Qu'on ne voie pas dans cette théorie l'ombre de communisme ou de socialisme. L'industrie privée demeure. La propriété privée demeure. Le propriétaire continue de retirer la pleine valeur de son bien. Le capital privé réellement placé continue de commander des dividendes raisonnables. Le travail continue de retirer son salaire. Ce sont les SURPLUS qu'on distribue par le dividende. Et qui contestera l'existence de ces surplus ?

Tous, jeunes ou vieux, riches ou pauvres, employés ou non employés, malades ou en santé, ont droit égal à ce dividende, parce qu'il n'est gagné par personne en particulier, parce que tous les contributeurs directs à la production ont d'abord touché leur récompense, parce que les surplus sont le seul fait de l'actif culturel. C'est la propriété commune de tout le monde. Si vous l'accordez à quelques-uns plus qu'à d'autres, vous favorisez un héritier plus que l'autre. Si vous ne l'accordez à personne, vous laissez la production se gaspiller ou se restreindre en face des besoins criants, vous avez l'injustifiable situation de la misère au sein de l'abondance.

Refusez-vous le dividende sous prétexte que seul le travail doive tirer une récompense ? Vous reconnaissez pourtant à celui qui hérite de $1000 de ses parents le droit d'en jouir : est-ce lui qui a gagné ces $1000 ?

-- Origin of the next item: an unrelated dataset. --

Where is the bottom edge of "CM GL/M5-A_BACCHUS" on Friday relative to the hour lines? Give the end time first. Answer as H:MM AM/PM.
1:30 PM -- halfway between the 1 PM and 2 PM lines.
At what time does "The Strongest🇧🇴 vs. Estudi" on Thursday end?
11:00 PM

Nierez-vous qu'il existe un héritage ? Que constituent donc ces biens accumulés dans les entrepôts et sur les étagères ? Et ces autres produits encore plus considérables qui surgiraient si vous laissiez tourner les machines et travailler cette armée d'hommes sains de corps et d'esprit dont l'inactivité forcée et démoralisatrice stigmatise le système économique actuel ?

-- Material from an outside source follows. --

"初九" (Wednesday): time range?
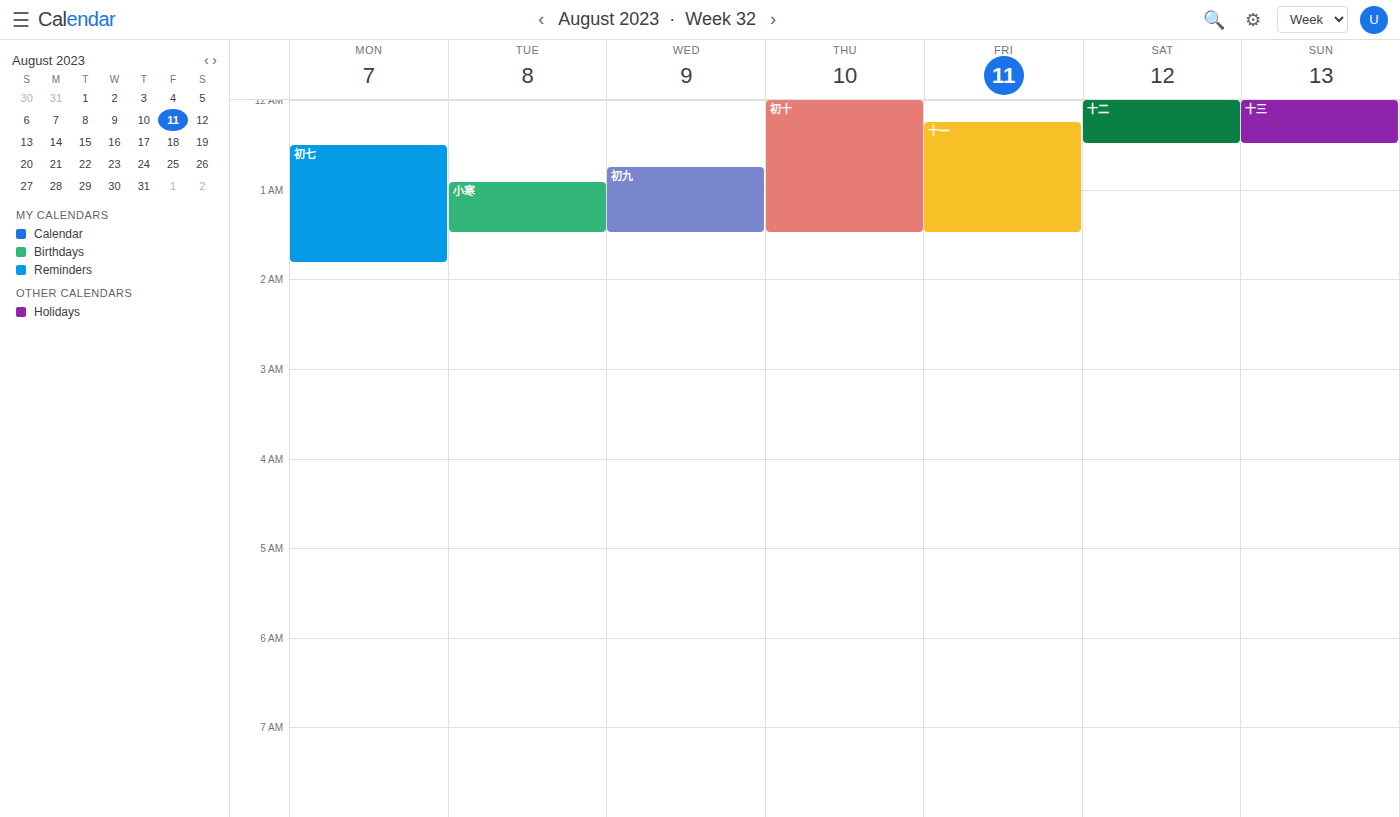
12:45 AM to 1:30 AM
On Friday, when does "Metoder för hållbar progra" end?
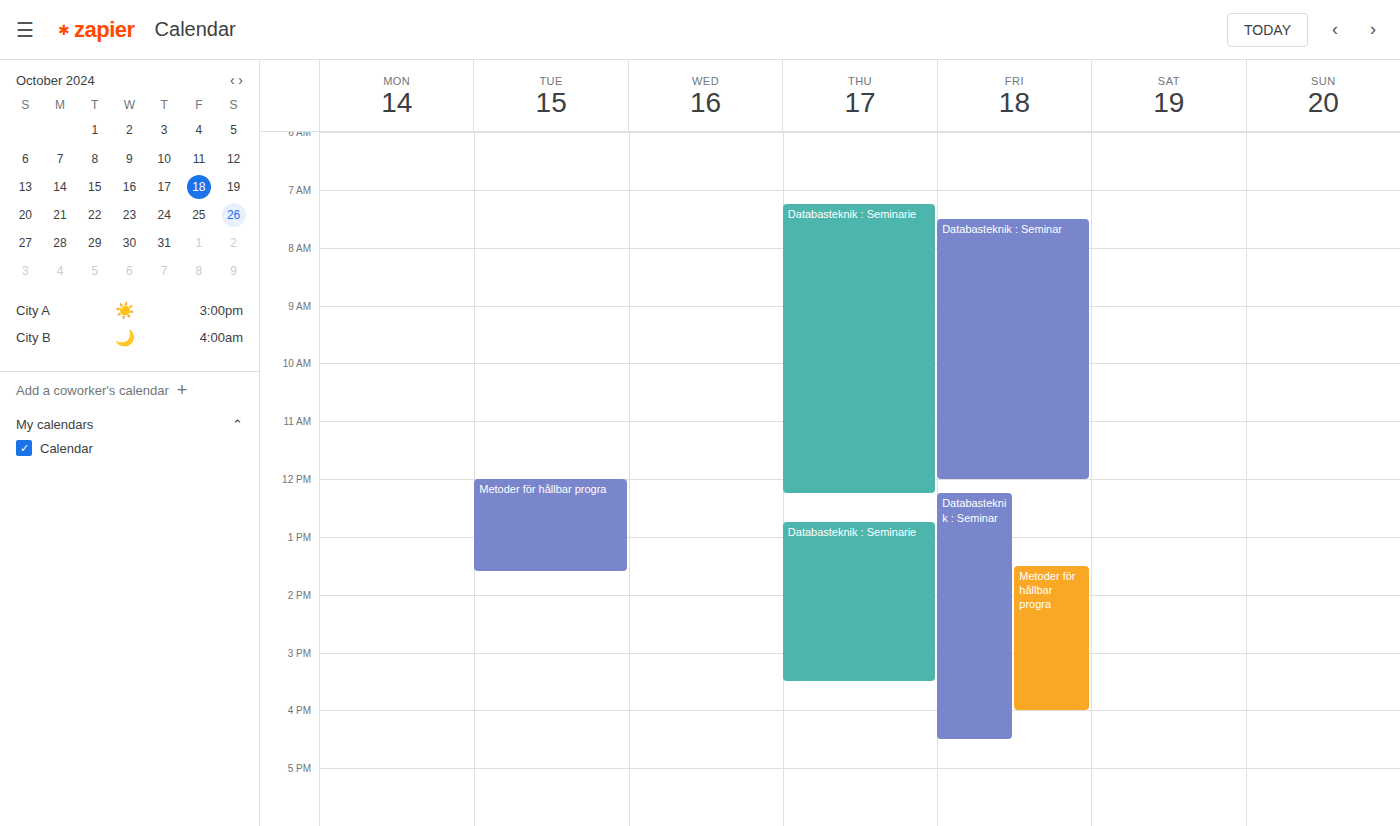
16:00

Et s'il existe un héritage, il existe des héritiers. Si cet héritage est un surplus de production sur la valeur représentée par la monnaie distribuée à ceux qui ont participé à cette production, le simple bon sens commande de distribuer les titres à ce surplus, au lieu de le retrancher par le gaspillage ou le chômage de l'industrie.

— Mais c'est donner quelque chose pour rien ?

— Non, c'est donner des titres à la richesse pour distribuer une richesse qui existe. C'est accorder aux sociétaires un dividende sur le capital accumulé par leurs pères et qu'eux-mêmes vont continuer de grossir en faveur de leurs fils.

Nous voilà loin du système menteur et stupide qui opère de façon que plus la civilisation se développe et progresse, plus les citoyens des pays civilisés doivent hériter de dettes envers la petite aristocratie des voleurs de leur crédit social.